Case Study 2

Joe

“Joe” is a 9 year old boy with Autism who has a history of misdiagnosis and a family history of ADHD. When Joe was 2 1/2 years of age, his mother was told that he was deaf and was advised to take her son for tubes in his ears. A Special Education psychologist informed his parents that Joe was retarded.

 CONDITION
 In Special Education Classes
 OCD Behavior, Paced the office in circles
 Eneuresis (Bedwetting)
 Hyperactive
 Allergies
 Nonverbal, in Speech Therapy for six years.
 Family History: Mother denied any trauma during pregnancy or Joe’s birth; Father suspected of having ADHD; Sister, age 11, has been assessed with ADHD; No family history of drugs or substance abuse.
 Medication: Imprimine (for bedwetting); Luvox, 25 mg. 2x a day; Dexadrine, 10 mg 1x a day

 PROTOCOL

EEG biofeedback training began with C4 SMR (12-15 Hz) for only 15 minutes each session. (Joe could not sit still any longer), four times a week for three weeks.

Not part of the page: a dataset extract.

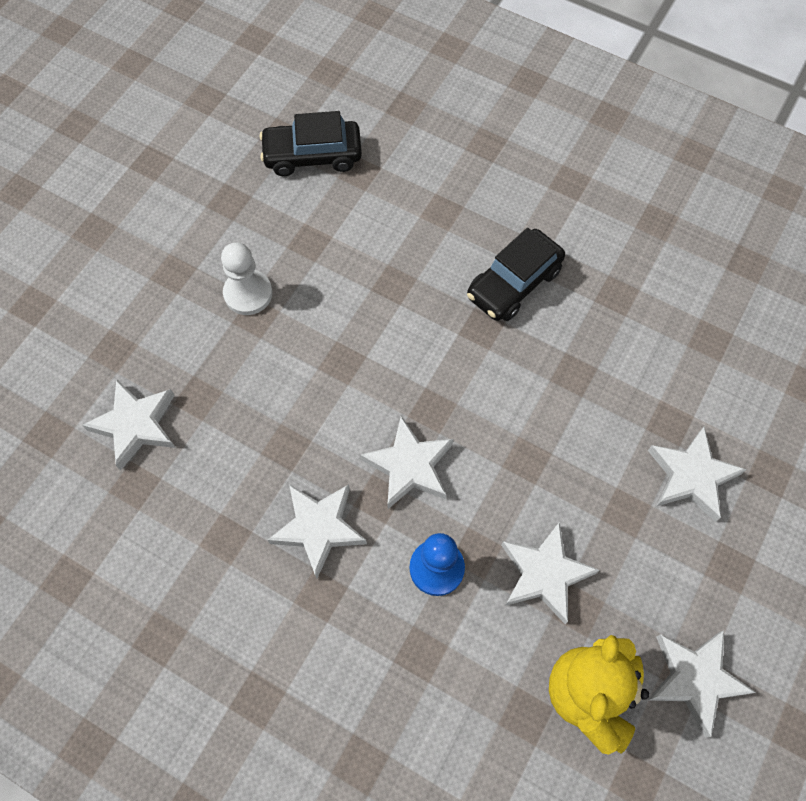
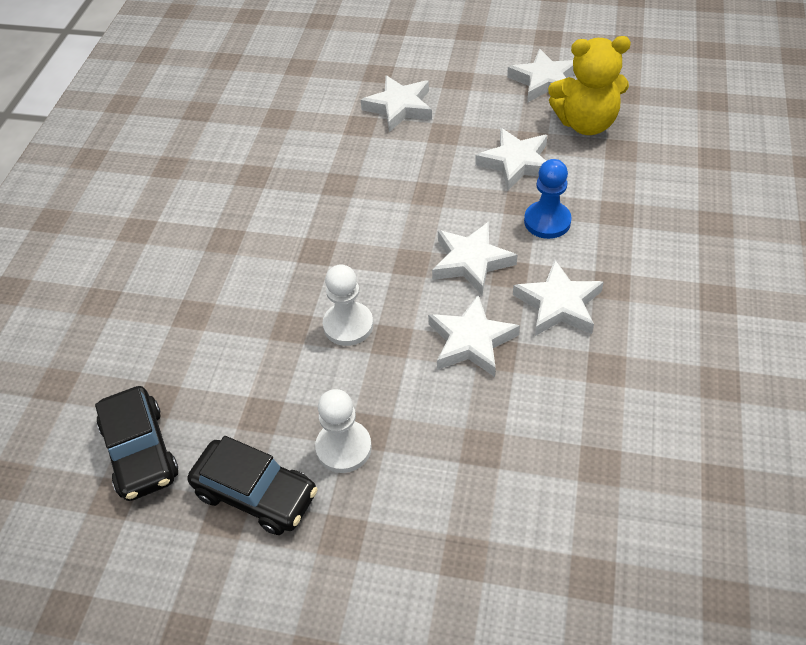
camera: 105 degrees left, 15 degrees down
white star [82,379,176,471] -> white star moved to [428,295,520,377]
black car [467,228,565,321] -> black car moved to [187,436,318,535]
none -> white pawn [323,264,373,346]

Pediatrician discovered irregular heart beats and placed Joe on heart monitor. He was taken off imipramine at which time he stopped his bedwetting habit.

By the fourth week, Joe could sit still long enough to undergo 30 minutes of C4 SMR (12-15 Hz) each session, twice a week. At this time he began to calm and exhibited no OCD behaviors or pacing.

By the seventh week, training was divided into C3 Beta (15.5 Hz) for 15 minutes, followed by C4 SMR (12-15 Hz), twice a week for three weeks. (At this time, Joe began to call my name and started saying, “Hi” when he came in the office.) His speech therapist wanted to know what the family was doing because the therapist had tested him and his speech had improved at a level of two years growth within the six months.

Protocol changed to P3 Beta (15-18Hz) for 10 minutes, C3 Beta (15-18 Hz) , 10 minutes and then ended each session with C4 SMR (12-14 Hz) for 10 minutes for six weeks. At this time Joe began talking in sentences.

Presently continuing with C3 Beta and C4 SMR one to two times per week.

 OUTCOME
Joe is surpassing his peers in school. He is reading, counting, and adding in 5’s and 10’s. This week, he told me, “I’m tired of this computer stuff.” Recently, this therapist told “Joe” to watch the volcano explode. He quickly replied, “Volcanos don’t explode. They erupt.”